Google and AWS are more exposed. These companies have internal TPUs and Trainium chips for AWS, which are growing, but not comparable to the amount for Nvidia’s GPUs. Hence, in the end, Google will go from 19% to 10%, and AWS will come down from 10% to 7%. Tesla and Microsoft have their minor roles in AI computing with the help of Dojo, FSD, and Maia processors.
The Broader AI Market Landscape
By 2025, the entire AI wafer industry will be valued at $14. 57 billion over a total of 688, 000 wafers. It could be too low. For example, a TSMC, the largest semiconductor foundry in the world, grossed $64. 93 billion for 2024, where about 51% or around $32 billion is sourced from high-performance computing (HPC) segment. HPC is taking care of many products, but the main sources of revenue generation are AI GPUs and data center CPUs.

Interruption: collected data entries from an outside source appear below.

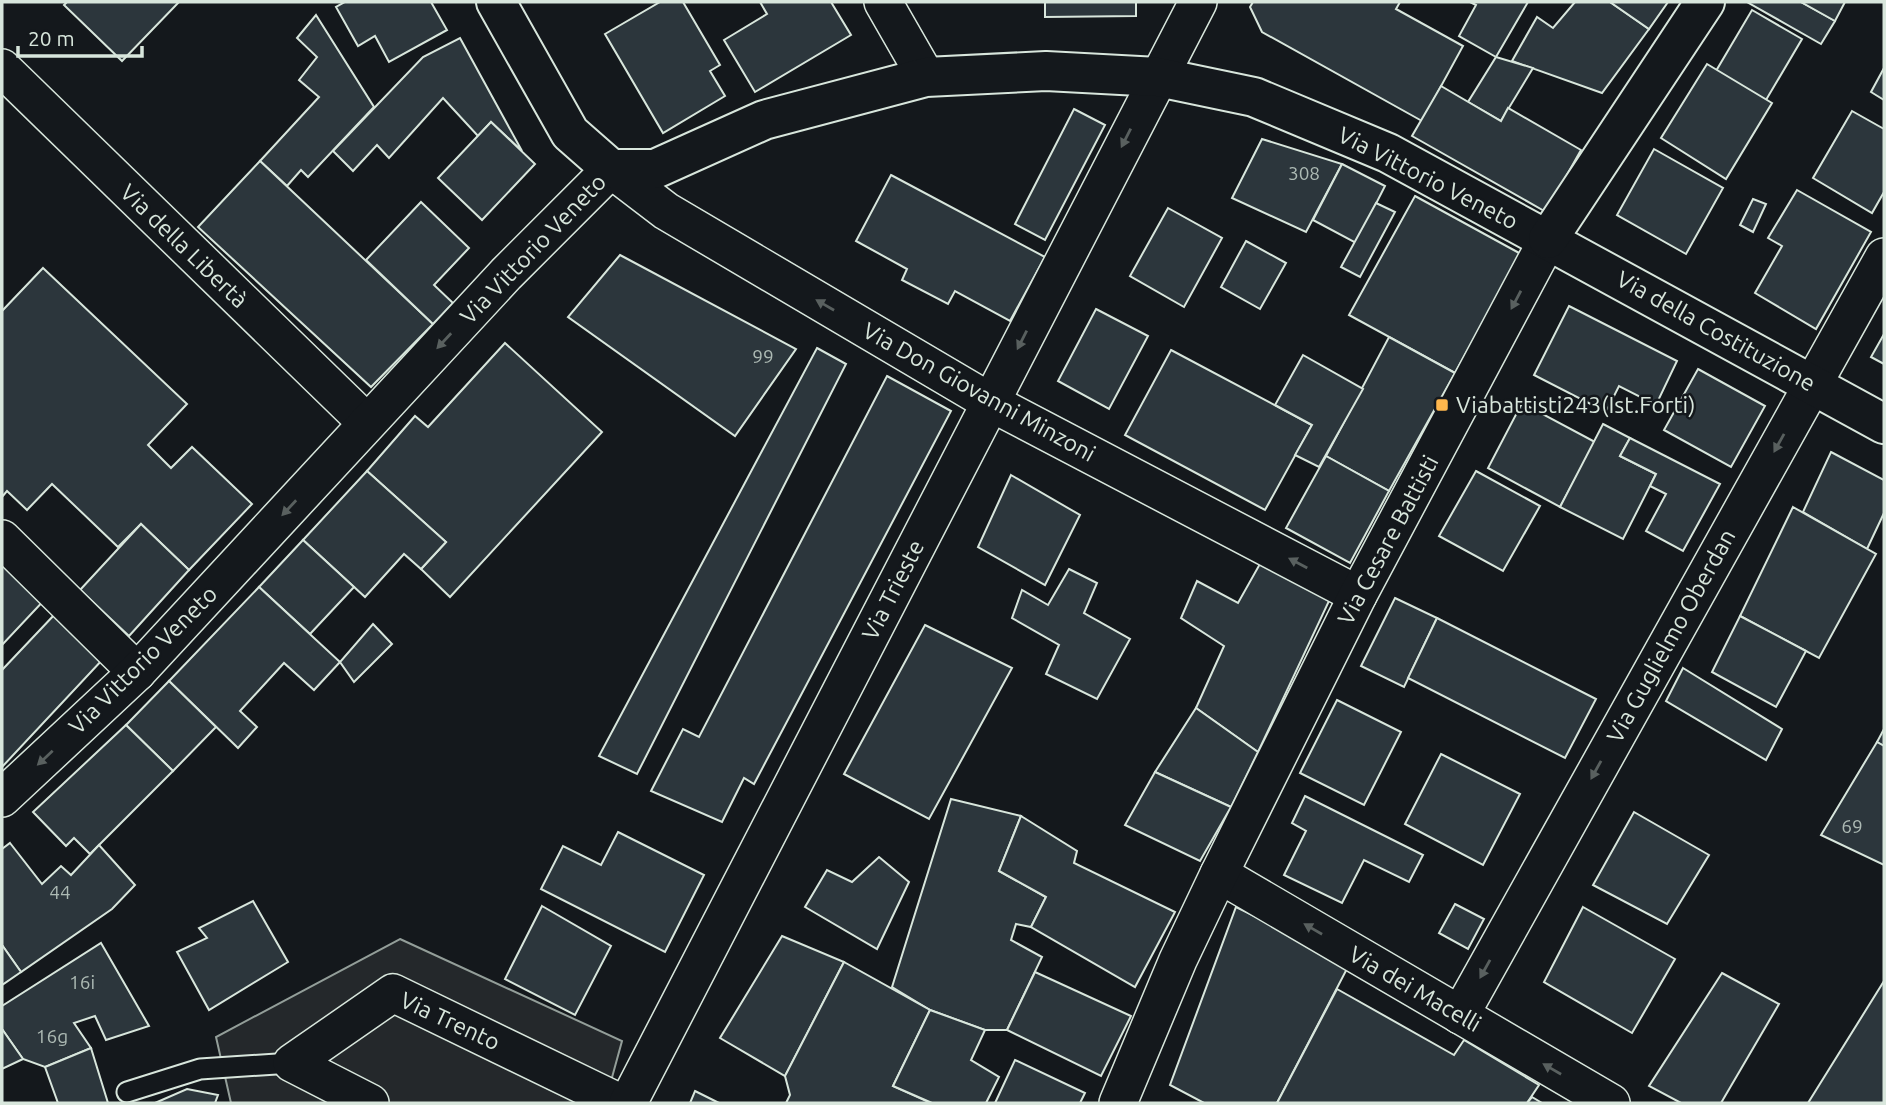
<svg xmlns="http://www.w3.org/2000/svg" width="1886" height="1105" font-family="Ubuntu,sans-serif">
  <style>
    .parking { fill: #24282b; stroke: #939e99; stroke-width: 2 }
    .building { fill: #2c363c; stroke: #d8e6dc; stroke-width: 2 }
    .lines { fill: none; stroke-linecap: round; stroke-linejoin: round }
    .lane-casing { stroke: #d8e6dc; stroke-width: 23 }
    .street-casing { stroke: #d8e6dc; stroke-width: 40 }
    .secondary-casing { stroke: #d8e6dc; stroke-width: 42 }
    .lane { stroke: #14181c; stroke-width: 19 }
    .street { stroke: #14181c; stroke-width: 37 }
    .secondary { stroke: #14181c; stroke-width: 38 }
    .oneway { fill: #59605f }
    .poi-dot { fill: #ffb74d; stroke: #14181c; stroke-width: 2.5 }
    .labels { text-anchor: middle; stroke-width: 5; stroke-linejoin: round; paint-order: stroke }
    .number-label { font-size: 19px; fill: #adbab4 }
    .street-label { font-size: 23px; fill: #d8e6dc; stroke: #14181c }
    .poi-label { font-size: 23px; fill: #d8e6dc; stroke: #14181c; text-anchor: start }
  </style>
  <rect width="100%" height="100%" fill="#14181c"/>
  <path class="parking" d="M400,939L622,1041L605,1103H231L216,1037Z"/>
  <g class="building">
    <path d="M67,2H179L122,61L64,5Z"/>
    <path d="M345,2H431L447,30L389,62L375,36L358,46L336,7Z"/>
    <path d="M660,2H683L720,65L710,71L725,96L663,133L605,34Z"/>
    <path d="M760,2H831L851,35L755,92L724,40L767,14Z"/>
    <path d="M1045,2H1136V16L1045,17Z"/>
    <path d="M1253,2H1400L1396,9L1463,46L1422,121L1262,32L1250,7Z"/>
    <path d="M1470,2H1528L1496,57L1459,36L1476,5Z"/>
    <path d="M1575,2H1610L1649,29L1602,93L1512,61L1537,17L1553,28Z"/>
    <path d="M1610,2H1668L1649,29Z"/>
    <path d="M1747,2H1801L1835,21L1821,44Z"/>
    <path d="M1801,2H1845L1835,21Z"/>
    <path d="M1752,10L1802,39L1766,100L1716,71Z"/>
    <path d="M316,15L374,107L308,177L301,170L287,186L260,161L319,97L299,80L317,57L297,38Z"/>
    <path d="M460,38L522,151L491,122L478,136L443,98L389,158L377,145L353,171L333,151L423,57Z"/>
    <path d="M1496,57L1533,68L1501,121L1468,102Z"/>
    <path d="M1707,64L1772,103L1726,179L1661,138Z"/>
    <path d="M1884,68V100L1871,92Z"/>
    <path d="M1441,86L1501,121L1508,108L1581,150L1546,212L1412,136Z"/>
    <path d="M1074,109L1105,125L1045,240L1015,224Z"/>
    <path d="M1852,111L1884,129V192L1872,213L1813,178Z"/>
    <path d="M491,122L535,164L482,220L438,178Z"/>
    <path d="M1262,139L1342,164L1306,232L1232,198Z"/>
    <path d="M1654,149L1723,188L1686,254L1617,215Z"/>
    <path d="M260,161L433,324L371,387L198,227Z"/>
    <path d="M1342,164L1385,186L1356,243L1313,220Z"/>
    <path d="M891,175L1045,257L1010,321L955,291L948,304L902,280L907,269L856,241Z"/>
    <path d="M1797,190L1871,232L1816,329L1755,293L1782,246L1768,238Z"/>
    <path d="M1415,196L1521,254L1455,373L1349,315Z"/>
    <path d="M1753,199L1766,204L1753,232L1740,225Z"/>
    <path d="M421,202L469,248L434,285L453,303L433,324L366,260Z"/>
    <path d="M1376,203L1395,212L1360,277L1341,267Z"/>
    <path d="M1168,208L1222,238L1184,307L1130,276Z"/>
    <path d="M1246,241L1286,263L1260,309L1221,287Z"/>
    <path d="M620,255L796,349L735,436L568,317Z"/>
    <path d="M43,268L187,404L148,445L171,468L192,447L252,504L189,570L141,524L118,547L52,484L27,510L7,491L2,497V311Z"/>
    <path d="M1569,306L1677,361L1656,405L1619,386L1606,412L1534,375Z"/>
    <path d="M1096,309L1148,336L1109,409L1058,381Z"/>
    <path d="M1884,334V364L1871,357Z"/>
    <path d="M1389,337L1455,373L1389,491L1326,456Z"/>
    <path d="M505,343L602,432L450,597L421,569L446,542L367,471L415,416L428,427Z"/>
    <path d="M817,348L846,364L637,774L599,756Z"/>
    <path d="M1171,350L1312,425L1265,510L1125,435Z"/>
    <path d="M1303,355L1363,389L1319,467L1295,455L1312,425L1275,405Z"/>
    <path d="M1698,369L1765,406L1731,467L1664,430Z"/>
    <path d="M887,376L951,411L754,784L744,778L722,822L651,791L683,729L699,737Z"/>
    <path d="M1522,403L1595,442L1560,507L1488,468Z"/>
    <path d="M1603,424L1630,438L1620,456L1656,474L1623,539L1560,507Z"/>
    <path d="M1630,438L1720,484L1683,551L1646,531L1666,494L1650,486L1656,474L1620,456Z"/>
    <path d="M1831,452L1884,480V513L1867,549L1803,512Z"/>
    <path d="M1326,456L1389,491L1350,563L1286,528Z"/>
    <path d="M367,471L446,542L421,569L404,554L365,597L303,540Z"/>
    <path d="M1476,471L1540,506L1503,571L1439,536Z"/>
    <path d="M1011,475L1080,515L1045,585L978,547Z"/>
    <path d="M1793,507L1876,554L1819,658L1740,616Z"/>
    <path d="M141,524L189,570L129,636L80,590Z"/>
    <path d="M303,540L354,587L310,634L259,587Z"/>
    <path d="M2,550L49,595L2,645Z"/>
    <path d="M1261,562L1329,601L1258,752L1196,708L1224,646L1181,618L1197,581L1238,603Z"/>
    <path d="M1069,569L1097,583L1084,613L1130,639L1097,699L1046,674L1059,645L1012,618L1022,590L1048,605Z"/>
    <path d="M259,587L340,662L314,690L284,663L240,711L257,727L238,748L169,681Z"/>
    <path d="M1395,598L1437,618L1404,687L1361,666Z"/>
    <path d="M56,613L104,658L2,767V670Z"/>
    <path d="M1740,616L1806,651L1776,707L1712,672Z"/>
    <path d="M1437,618L1596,699L1565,758L1408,678Z"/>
    <path d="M373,624L392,644L354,682L340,662Z"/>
    <path d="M925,625L1012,668L929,819L844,774Z"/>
    <path d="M1683,668L1782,729L1766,760L1666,701Z"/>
    <path d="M169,681L216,727L173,771L126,725Z"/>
    <path d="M1337,700L1401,732L1364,805L1300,773Z"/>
    <path d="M1196,708L1258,752L1231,807L1155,772Z"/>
    <path d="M126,725L173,771L90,854L74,838L66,846L33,812Z"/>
    <path d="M1884,729V746L1877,742Z"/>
    <path d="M1877,742L1884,746V865L1821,835Z"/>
    <path d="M1441,754L1520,794L1483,865L1405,824Z"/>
    <path d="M1155,772L1231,807L1200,861L1125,825Z"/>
    <path d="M1305,796L1423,855L1409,882L1364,860L1342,903L1284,875L1306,831L1292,823Z"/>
    <path d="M951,799L1021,816L999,871L1046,897L1031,927L1016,924L1011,940L1042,957L1007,1030H985L930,1010L892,987Z"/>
    <path d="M1634,812L1709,855L1667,924L1593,885Z"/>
    <path d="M1021,816L1077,851L1074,863L1175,912L1135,987L1031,927L1046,897L999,871Z"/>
    <path d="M618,832L704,875L665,952L541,889L563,846L601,865Z"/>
    <path d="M10,843L42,884L61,866L71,875L99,845L135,885L112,909L21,972L2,945V849Z"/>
    <path d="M879,857L909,882L877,949L805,907L827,870L852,882Z"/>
    <path d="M253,901L288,962L209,1010L177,952L207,938L199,928Z"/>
    <path d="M1455,904L1484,919L1468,949L1439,933Z"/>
    <path d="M542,906L611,946L575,1015L505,979Z"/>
    <path d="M1236,907L1350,963L1277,1103H1204L1170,1085Z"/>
    <path d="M1583,907L1675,959L1632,1033L1544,982Z"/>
    <path d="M782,936L844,962L785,1076L720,1038Z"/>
    <path d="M101,943L149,1026L106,1040L95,1016L74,1023L91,1048L45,1067L23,1059L2,1029V1006Z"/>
    <path d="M2,945L21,972L2,985Z"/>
    <path d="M844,962L930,1010L893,1086L931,1103H786L790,1095L785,1076Z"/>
    <path d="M1035,972L1131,1016L1101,1076L1007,1030Z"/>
    <path d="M1722,973L1779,1004L1721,1103H1681L1649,1086Z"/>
    <path d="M1884,981V1103H1808Z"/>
    <path d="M1337,989L1454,1055L1464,1040L1539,1085L1527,1103H1277Z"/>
    <path d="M930,1010L985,1030L971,1060L999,1077L986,1103H932L893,1086Z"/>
    <path d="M2,1029L23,1059L2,1069Z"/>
    <path d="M91,1048L108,1103H58L45,1067Z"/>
    <path d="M1015,1060L1085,1093L1080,1103H995Z"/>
    <path d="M187,1089L218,1095L215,1103H155Z"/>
    <path d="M695,1091L719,1103H690Z"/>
    <path d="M1532,1097L1542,1103H1527Z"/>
  </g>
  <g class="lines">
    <defs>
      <path id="lane" d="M127,1092L200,1069L292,1063"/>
      <g id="street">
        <path d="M883,2L926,77"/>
        <path d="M2,68L367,423"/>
        <path d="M2,539L137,672"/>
        <path d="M2,798L137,672L506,274L611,169L666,211L990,402L1358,595"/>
        <path d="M1219,874L1611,1103"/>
        <path d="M1460,1015L1884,257"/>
        <path d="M370,1103L292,1063L393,993L620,1103"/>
        <path d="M628,1103L1198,2"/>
        <path d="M1118,1103L1178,960L1219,874L1358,595L1548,239"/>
      </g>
      <g id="secondary">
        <path d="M496,2L570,133L611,169H655L764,120L926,77L1046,71L1158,77L1254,97L1388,153L1884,424"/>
        <path d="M1548,239L1705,2"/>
      </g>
    </defs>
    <use href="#lane" class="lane-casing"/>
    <use href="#street" class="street-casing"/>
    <use href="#secondary" class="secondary-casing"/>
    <use href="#lane" class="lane"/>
    <use href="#street" class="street"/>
    <use href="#secondary" class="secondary"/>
  </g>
  <defs><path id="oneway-solid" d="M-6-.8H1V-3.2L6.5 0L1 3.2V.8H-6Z" transform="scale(1.75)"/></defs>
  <g class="oneway">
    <use href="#oneway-solid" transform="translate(1126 138) rotate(117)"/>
    <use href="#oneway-solid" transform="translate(1516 300) rotate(118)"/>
    <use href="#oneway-solid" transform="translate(825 305) rotate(-150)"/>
    <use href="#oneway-solid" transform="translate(1022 340) rotate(117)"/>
    <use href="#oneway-solid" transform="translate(444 341) rotate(133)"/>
    <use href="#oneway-solid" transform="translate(1779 443) rotate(119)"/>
    <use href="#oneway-solid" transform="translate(289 508) rotate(133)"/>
    <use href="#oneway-solid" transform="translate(1298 563) rotate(-152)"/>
    <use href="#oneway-solid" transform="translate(45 758) rotate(137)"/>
    <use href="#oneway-solid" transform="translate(1596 770) rotate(119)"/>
    <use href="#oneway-solid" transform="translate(1313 929) rotate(-150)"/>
    <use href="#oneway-solid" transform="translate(1485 969) rotate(119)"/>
    <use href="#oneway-solid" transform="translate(1552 1069) rotate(-150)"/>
  </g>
  <rect class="poi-dot" x="1435" y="398" width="14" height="14" rx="3.5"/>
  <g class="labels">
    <g class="number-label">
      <text x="1304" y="180">308</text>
      <text x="763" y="363">99</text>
      <text x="1852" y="833">69</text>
      <text x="60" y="899">44</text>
      <text x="82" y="989">16i</text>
      <text x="52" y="1043">16g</text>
    </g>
    <g class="street-label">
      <text transform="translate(1428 178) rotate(27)" y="8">Via Vittorio Veneto</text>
      <text transform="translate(184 246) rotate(44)" y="8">Via della Libertà</text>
      <text transform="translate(533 249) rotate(-46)" y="8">Via Vittorio Veneto</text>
      <text transform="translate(1716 331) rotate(29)" y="8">Via della Costituzione</text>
      <text transform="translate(979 392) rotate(29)" y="8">Via Don Giovanni Minzoni</text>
      <text transform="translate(1388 540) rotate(-62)" y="8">Via Cesare Battisti</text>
      <text transform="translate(893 590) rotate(-63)" y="8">Via Trieste</text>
      <text transform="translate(1671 636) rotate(-61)" y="8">Via Guglielmo Oberdan</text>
      <text transform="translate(143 660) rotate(-45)" y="8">Via Vittorio Veneto</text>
      <text transform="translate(1415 989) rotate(30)" y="8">Via dei Macelli</text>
      <text transform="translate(450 1021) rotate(25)" y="8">Via Trento</text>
    </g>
    <g class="poi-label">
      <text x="1456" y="413">Viabattisti243(Ist.Forti)</text>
    </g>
  </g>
  <rect width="1886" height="1105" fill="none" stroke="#d8e6dc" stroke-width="7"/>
  <path d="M18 46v10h124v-10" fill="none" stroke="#d8e6dc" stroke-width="3.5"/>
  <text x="28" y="46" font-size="21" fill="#d8e6dc" stroke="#14181c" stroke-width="5" paint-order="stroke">20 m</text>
</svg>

Nvidia is the primary wafer consumer because it has the technology advantage and very fast growing AI markets. As more sectors across the globe converge toward AI solutions, the demand for servers would be much higher, which will keep Nvidia on the stronghold.
What This Means for the Future
Nvidia is a monopoly: all the wafer consumption puts Nvidia on a pedestal of importance for AI’s future. But what does that say for market competition and supply chain dynamics? Even if a foundry possesses the capability to manufacture chips, then AI chip production may nonetheless present challenges for competition if wafer supplies are constrained with Nvidia.
However, upcoming AI technologies may bring changing power dynamics, with mounting implications and implications for new players, applications, and chip designs challenging Nvidia’s throne. Considering all this, Nvidia would still be the king in the AI chip market, as evidenced by its wafer consumption.